### Text under study
----------
Before the installation, some of R packages must be installed. These include:
- parallel
- amap
- caret
- mclust
- clusteval
- dendextend
- igraph
- foreach
- doParallel
- doSNOW
- ggplot2
- Hmisc
devtools::install_github("taiyunkim/scClustBench", build_vignettes = TRUE)
library(scClust)
Building the vignette may take some time. If you wish not to create the vignette during installation, try:
devtools::install_github("taiyunkim/scClustBench")
library(scClust)
NOTE: For mac users, the official cran mirror of R tools for OS X and R tools for OS X on r.research.att.com that lists the gfortran binary are out of date. You will need to update gfortran
and add the following line FLIBS=-L/usr/local/Cellar/gcc/X.Y.Z/lib/gcc/X
(where X.Y.Z
is your gcc version) to ~/.R/Makevars
prior to this package installation.
----------
### Information given

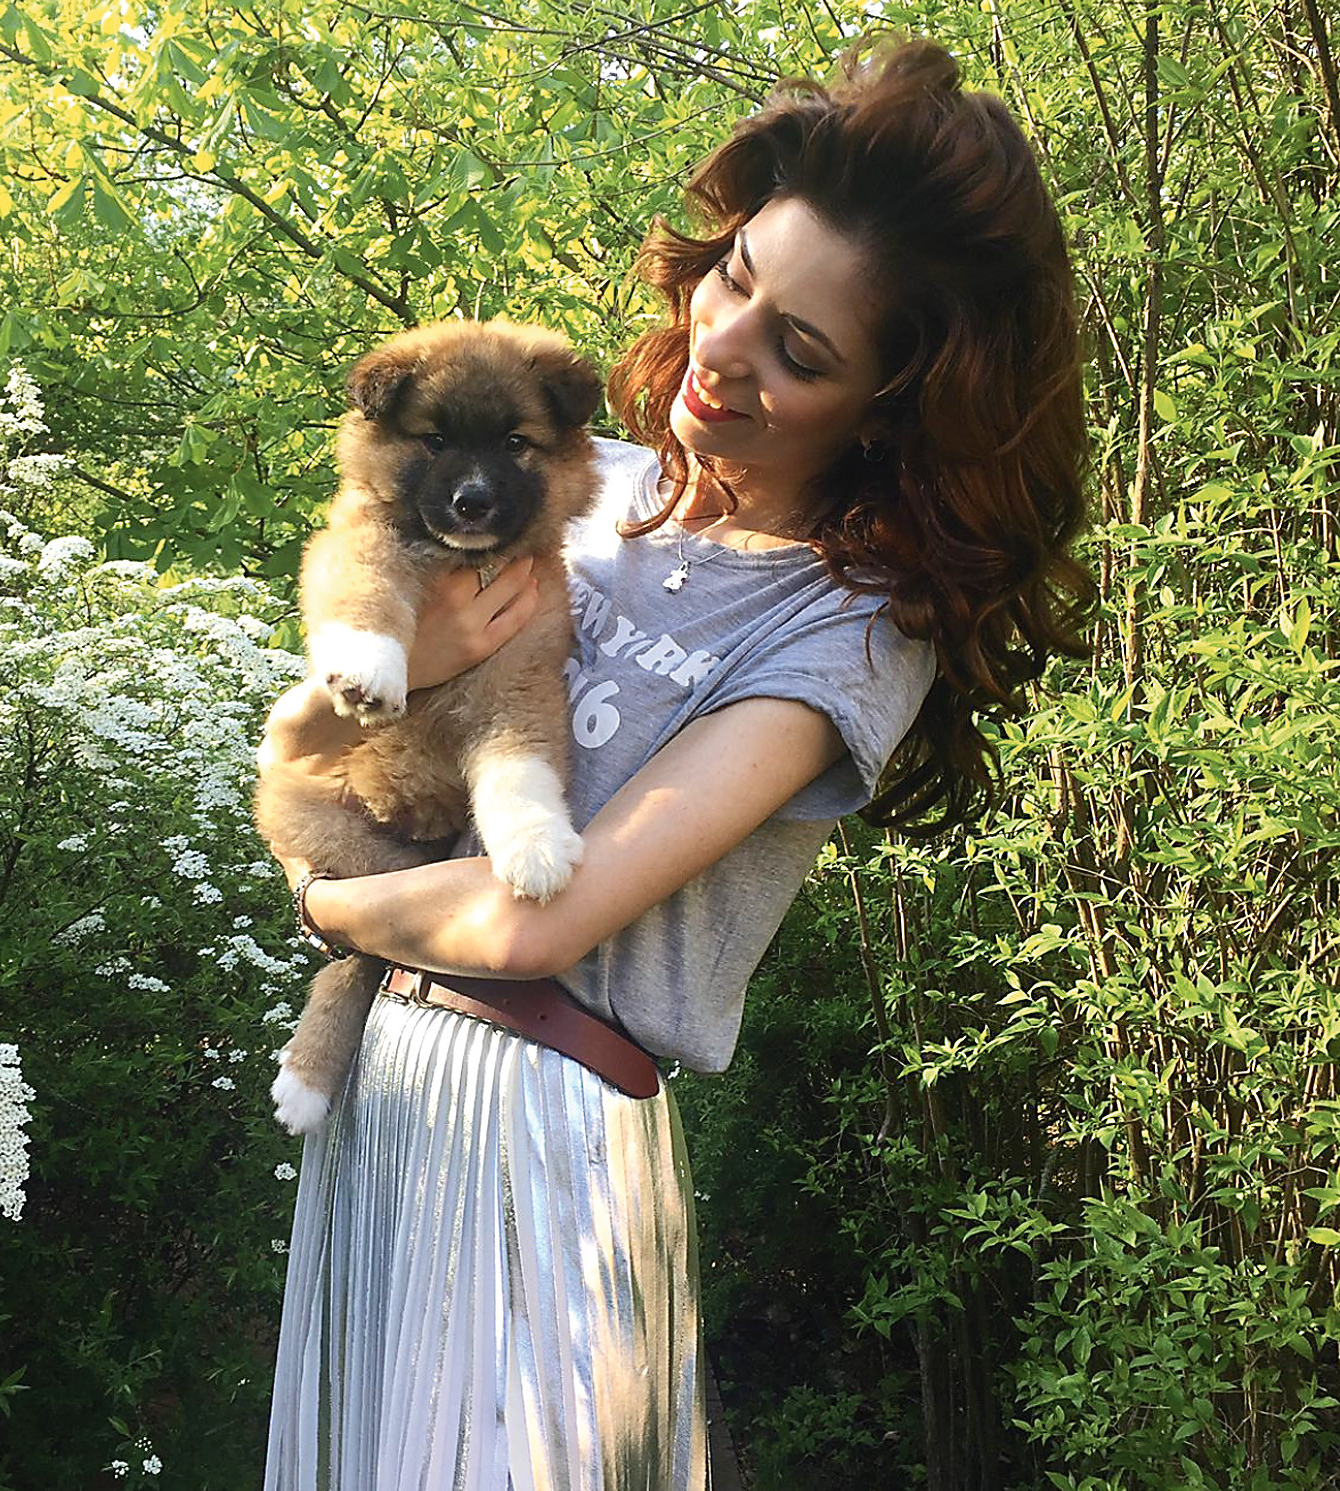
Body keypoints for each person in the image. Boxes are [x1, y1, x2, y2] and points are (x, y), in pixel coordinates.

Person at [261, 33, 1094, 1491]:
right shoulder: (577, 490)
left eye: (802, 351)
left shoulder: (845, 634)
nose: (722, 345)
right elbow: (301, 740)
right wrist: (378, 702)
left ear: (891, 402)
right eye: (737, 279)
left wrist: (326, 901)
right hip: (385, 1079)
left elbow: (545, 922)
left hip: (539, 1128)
----------
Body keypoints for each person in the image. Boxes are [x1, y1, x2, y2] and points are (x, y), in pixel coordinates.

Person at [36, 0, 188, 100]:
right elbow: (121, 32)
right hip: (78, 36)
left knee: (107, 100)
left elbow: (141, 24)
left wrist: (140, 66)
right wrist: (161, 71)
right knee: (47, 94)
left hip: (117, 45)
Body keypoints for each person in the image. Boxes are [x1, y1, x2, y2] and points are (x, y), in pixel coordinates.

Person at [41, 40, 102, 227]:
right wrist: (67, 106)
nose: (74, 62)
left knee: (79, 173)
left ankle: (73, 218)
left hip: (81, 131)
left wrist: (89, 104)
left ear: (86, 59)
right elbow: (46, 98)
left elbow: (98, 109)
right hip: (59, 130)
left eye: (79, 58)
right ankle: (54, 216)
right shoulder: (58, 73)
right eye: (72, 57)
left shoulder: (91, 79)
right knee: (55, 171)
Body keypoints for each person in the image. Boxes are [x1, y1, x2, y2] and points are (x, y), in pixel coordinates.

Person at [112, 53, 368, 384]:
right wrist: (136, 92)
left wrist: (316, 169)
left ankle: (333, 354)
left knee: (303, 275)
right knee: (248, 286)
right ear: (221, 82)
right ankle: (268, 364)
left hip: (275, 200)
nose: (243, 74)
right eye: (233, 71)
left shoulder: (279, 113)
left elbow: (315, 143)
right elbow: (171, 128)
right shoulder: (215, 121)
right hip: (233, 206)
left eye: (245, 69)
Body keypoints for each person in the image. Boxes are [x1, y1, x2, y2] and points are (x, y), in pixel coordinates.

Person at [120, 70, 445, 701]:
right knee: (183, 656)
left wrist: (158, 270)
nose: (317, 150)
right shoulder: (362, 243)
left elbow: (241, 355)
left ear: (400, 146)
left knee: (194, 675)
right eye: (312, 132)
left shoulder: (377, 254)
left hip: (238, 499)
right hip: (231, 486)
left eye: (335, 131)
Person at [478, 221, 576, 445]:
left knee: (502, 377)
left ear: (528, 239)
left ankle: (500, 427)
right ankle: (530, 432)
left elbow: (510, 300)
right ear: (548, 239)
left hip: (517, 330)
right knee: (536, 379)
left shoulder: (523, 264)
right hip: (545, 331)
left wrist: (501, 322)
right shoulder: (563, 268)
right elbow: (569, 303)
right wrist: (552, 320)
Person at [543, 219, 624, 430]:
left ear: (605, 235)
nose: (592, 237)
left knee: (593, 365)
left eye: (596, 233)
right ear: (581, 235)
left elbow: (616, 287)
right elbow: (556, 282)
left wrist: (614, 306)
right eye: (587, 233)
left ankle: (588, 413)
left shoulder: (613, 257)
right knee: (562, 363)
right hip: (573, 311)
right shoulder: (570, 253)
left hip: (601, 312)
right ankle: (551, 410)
----------
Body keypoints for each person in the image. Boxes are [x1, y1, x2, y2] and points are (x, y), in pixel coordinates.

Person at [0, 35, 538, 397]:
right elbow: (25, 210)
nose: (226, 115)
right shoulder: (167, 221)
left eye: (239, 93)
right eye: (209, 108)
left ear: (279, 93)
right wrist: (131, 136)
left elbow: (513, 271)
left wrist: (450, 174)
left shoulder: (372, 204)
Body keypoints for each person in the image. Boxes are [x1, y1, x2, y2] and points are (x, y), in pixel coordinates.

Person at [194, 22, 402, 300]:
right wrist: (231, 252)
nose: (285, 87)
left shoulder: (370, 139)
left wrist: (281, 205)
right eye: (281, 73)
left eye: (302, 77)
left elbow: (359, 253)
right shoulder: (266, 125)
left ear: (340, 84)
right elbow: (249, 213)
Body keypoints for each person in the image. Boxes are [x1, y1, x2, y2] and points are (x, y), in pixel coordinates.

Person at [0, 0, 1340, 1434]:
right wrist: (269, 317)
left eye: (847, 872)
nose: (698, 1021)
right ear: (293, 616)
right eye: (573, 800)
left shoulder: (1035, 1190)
----------
### Problems to solve
- 1) Echo the passage in the installation notes starting at "NOTE: For mac" and ending at "this package installation.".
- 2) According to the installation notes, which argument to the install_github call causes the vignette to be built?

### Problem solutions
- 1)
NOTE: For mac users, the official cran mirror of R tools for OS X and R tools for OS X on r.research.att.com that lists the gfortran binary are out of date. You will need to update gfortran
and add the following line FLIBS=-L/usr/local/Cellar/gcc/X.Y.Z/lib/gcc/X
(where X.Y.Z
is your gcc version) to ~/.R/Makevars
prior to this package installation.

- 2) build_vignettes = TRUE